In a move to create more sustainable solutions for better solid waste management, an environment interest litigation (EIL) has been filed by three women at the Western bench of the National Green Tribunal (NGT).
The petition states that manufacturers of sanitary napkins and diapers do not provide pouches or wrappers for their disposal which goes against the new Solid Waste Management Rules, 2016.
The EIL has been filed by Pune based, Law Student Purva Bora along with Supriya Jain, a Social Activist and Nagpur-based Advocate Smita Sarode Singalkar. The petition states that applicant Purva Bora, while studying the Solid Waste Management Rules, 2016, realised that they were not being implemented in practice as sanitary napkin manufacturers did not provide disposable bags with the purchase.
The petition further mentions, “Throughout her lifetime, a woman can use between 8,000 to 15,000 disposable pads, tampons and liners.” Parents who choose disposable diapers for their children can use up to 1,500 to 2,000 diapers till the child is two years old, the petition also states.
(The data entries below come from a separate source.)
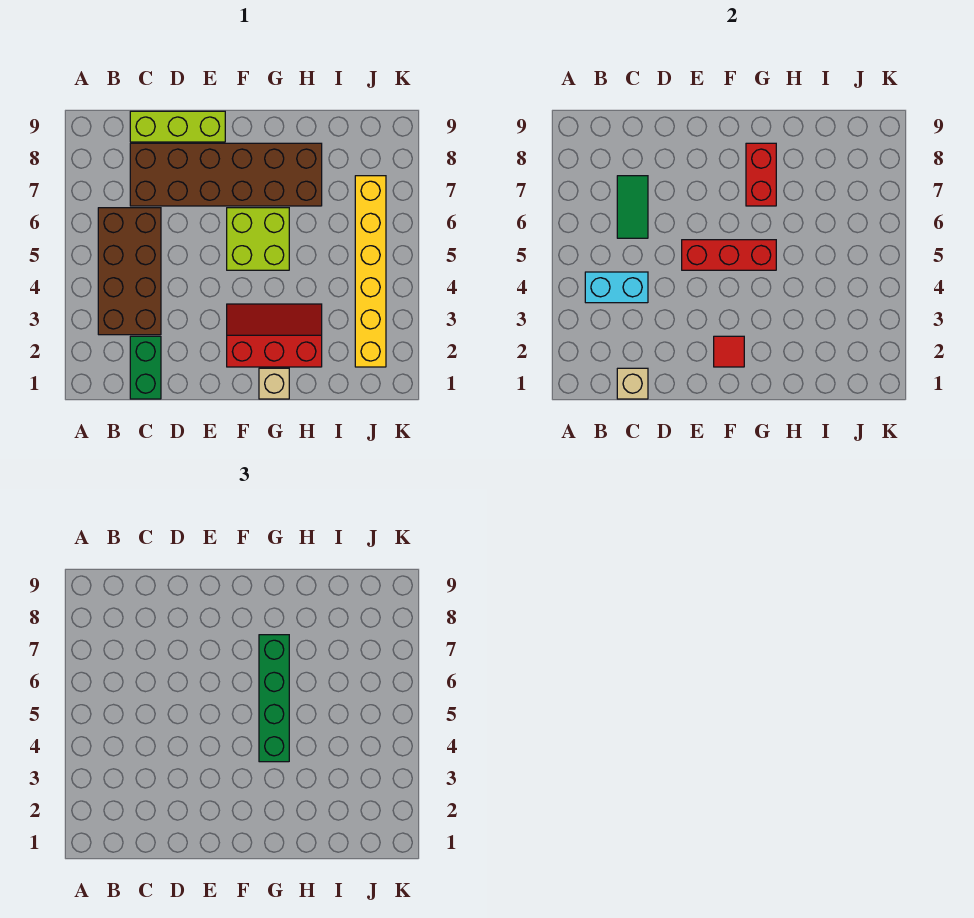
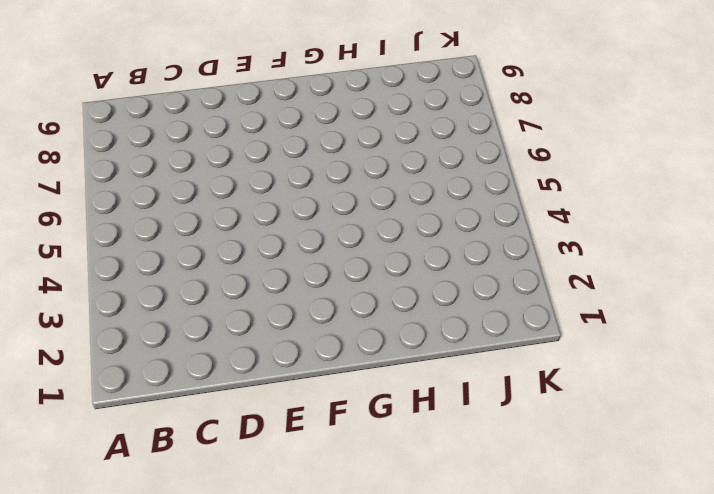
none -> brown 2x4 brick [98,208,161,335]
none -> green 1x2 brick [130,336,161,399]
none -> brown 2x6 brick [130,143,322,206]

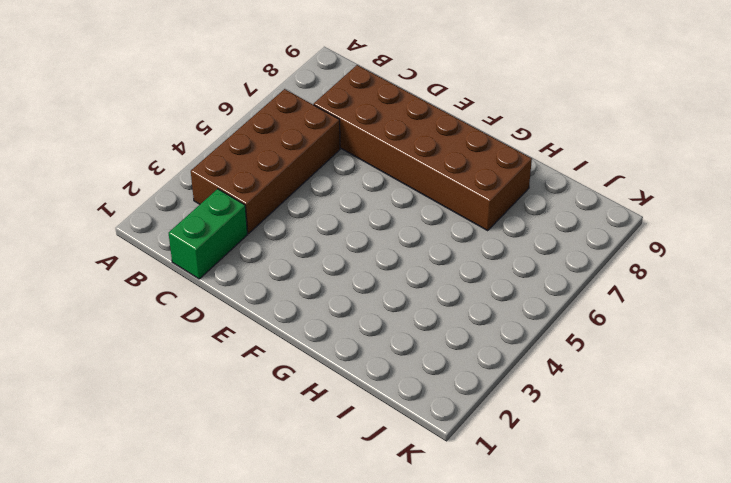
none -> lime 1x3 brick [130,111,225,142]
none -> red 2x3 slope [227,304,322,367]
none -> lime 2x2 brick [227,208,289,270]

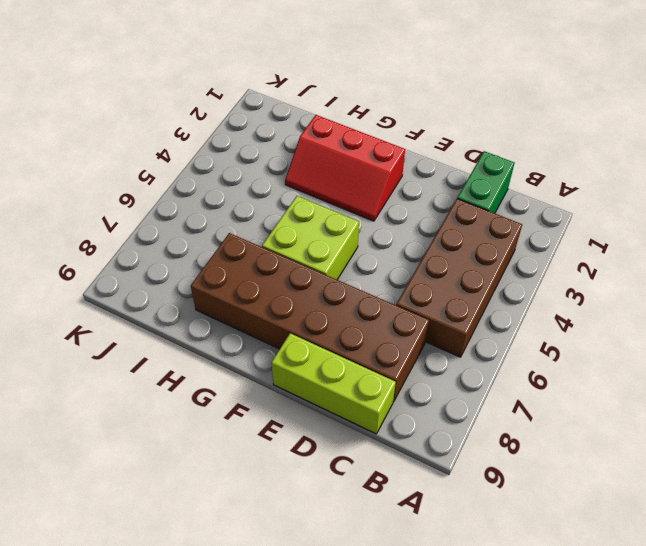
none -> tan 1x1 brick [259,368,289,399]
none -> yellow 1x6 brick [355,176,386,367]
none -> cyan 1x2 brick [585,272,648,303]

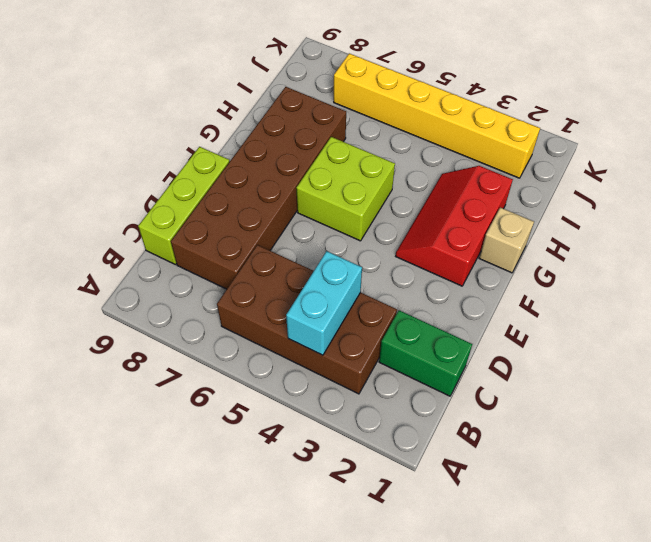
none -> tan 1x1 brick [617,368,648,399]
none -> green 1x2 tile [617,176,648,238]
none -> red 1x3 brick [682,240,776,270]

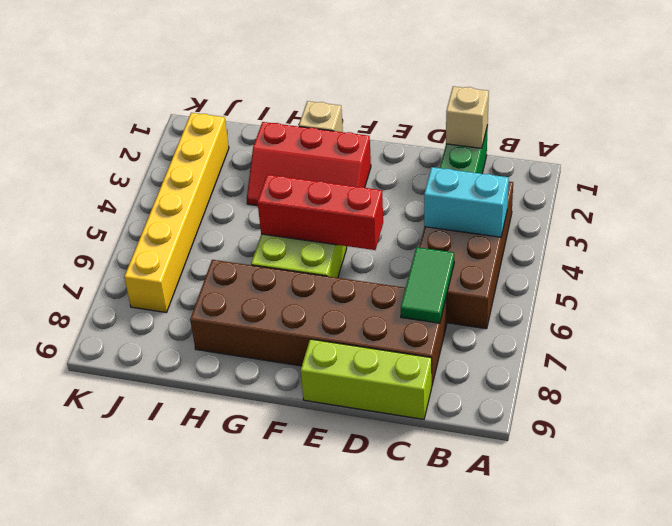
none -> red 1x1 tile [714,336,744,367]
none -> red 1x2 brick [746,143,776,206]
none -> green 1x4 brick [259,635,289,762]

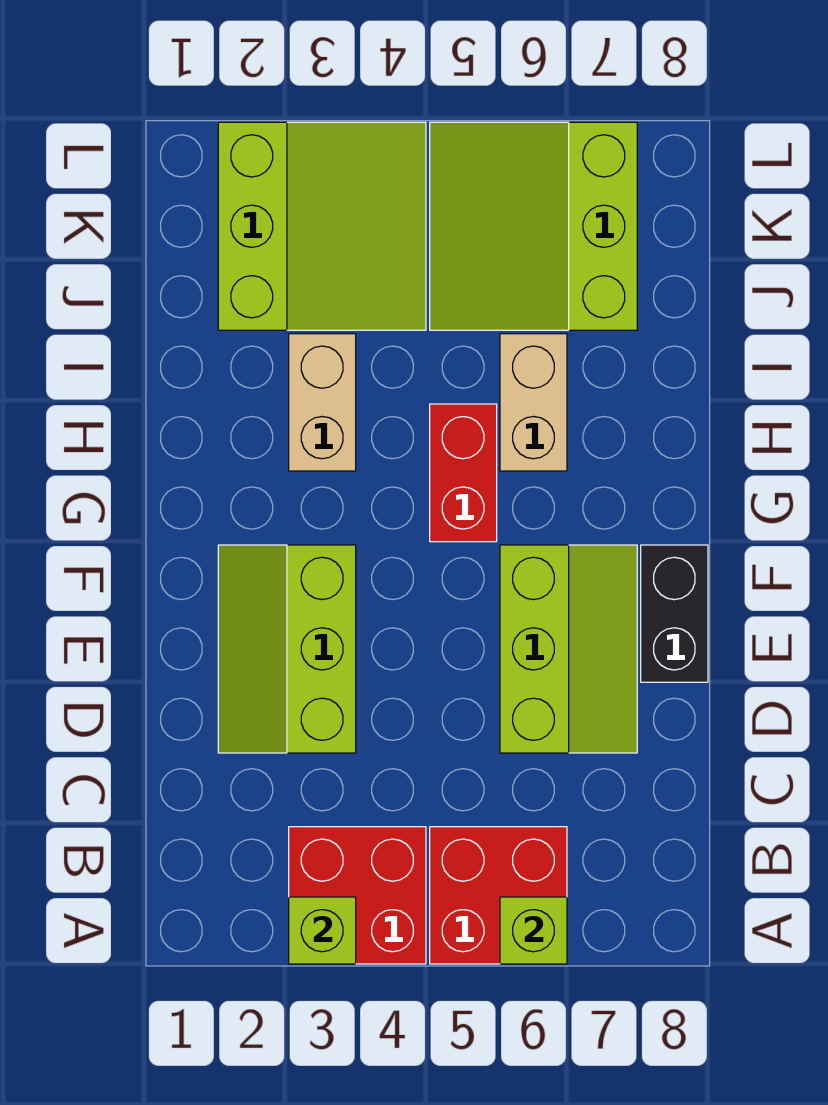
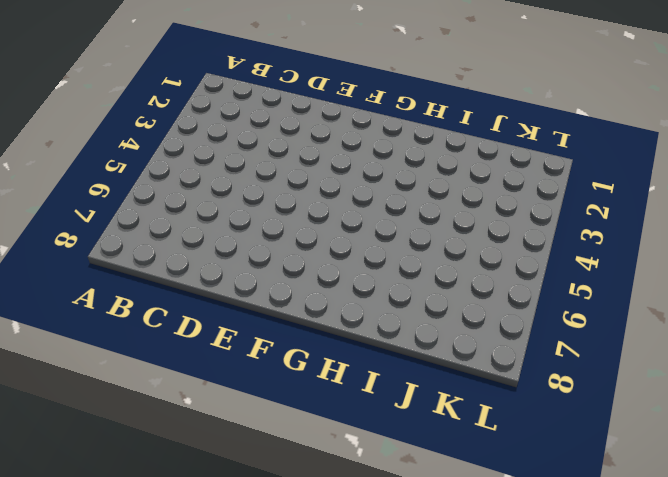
none -> red 2x2 brick [289,827,426,964]
none -> red 2x2 brick [430,827,567,964]
none -> lime 2x3 slope [218,545,356,753]

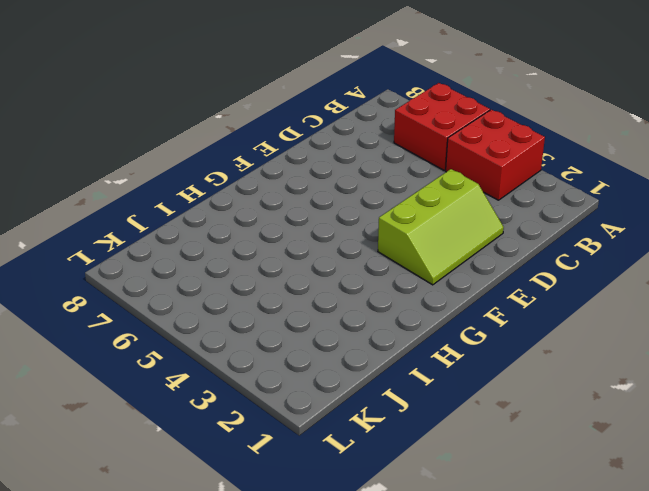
none -> lime 2x3 slope [500,545,637,753]
none -> black 1x2 brick [641,545,708,682]
none -> red 1x2 brick [430,404,497,542]

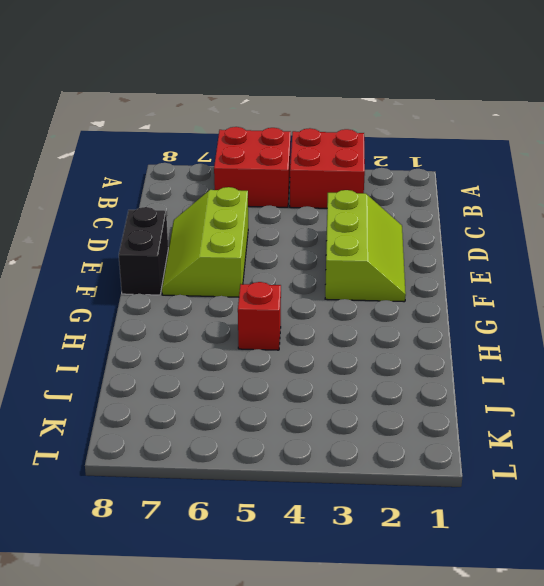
red 1x1 brick [238,282,281,350] -> red 1x2 brick [430,404,497,542]
none -> tan 1x2 brick [289,334,356,471]
none -> tan 1x2 brick [500,334,567,471]
none -> lime 3x3 slope [218,122,426,330]

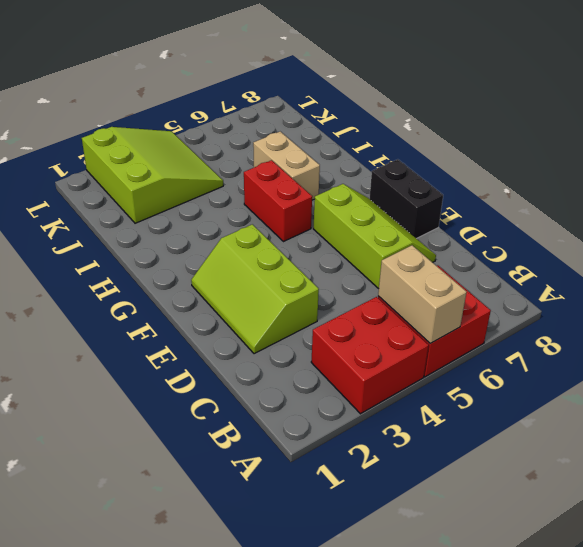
tan 1x2 brick [378,245,467,343] -> tan 1x2 brick moved to [289,334,356,471]
none -> lime 3x3 slope [430,122,637,330]
none -> lime 1x1 brick [289,897,356,964]
none -> lime 1x1 brick [500,897,567,964]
The NGT bench has issued notices to the Ministry of Environment, Forest and Climate Change, Maharashtra Pollution Control Board (MPCB), Pune Municipal Corporation (PMC) along with commissioners of Nagpur and Mumbai, the Director of The State Health Department, Principal Secretary of The Department of Urban Development and organisations such as Johnson and Johnson Private Ltd, Procter and Gamble India, Unicharm India Private Ltd and Kimberly Clark Lever Ltd.
“This is basically calling for implementation of Rule Number 17 of Solid Waste Management Rules, 2016, where pouches should be provided for disposable purposes along with budgetary allocation to assist with the management of sanitary waste. Along with that, the rule also states that such manufacturers have to educate the masses on wrapping and disposal of the product,” explains Asim Sarode, lawyer for the petitioners.
The EIL also quotes from a study conducted by the World Health Organisation on the harmful effects faced by sanitation workers while collecting exposed sanitary waste. “80 per cent of them have eye problems. 73 per cent have respiratory ailments. 40 per cent have skin problems or infections. 51 per cent have gastrointestinal ailments.”
The respondents have been asked to submit a response to the NGT by December 19.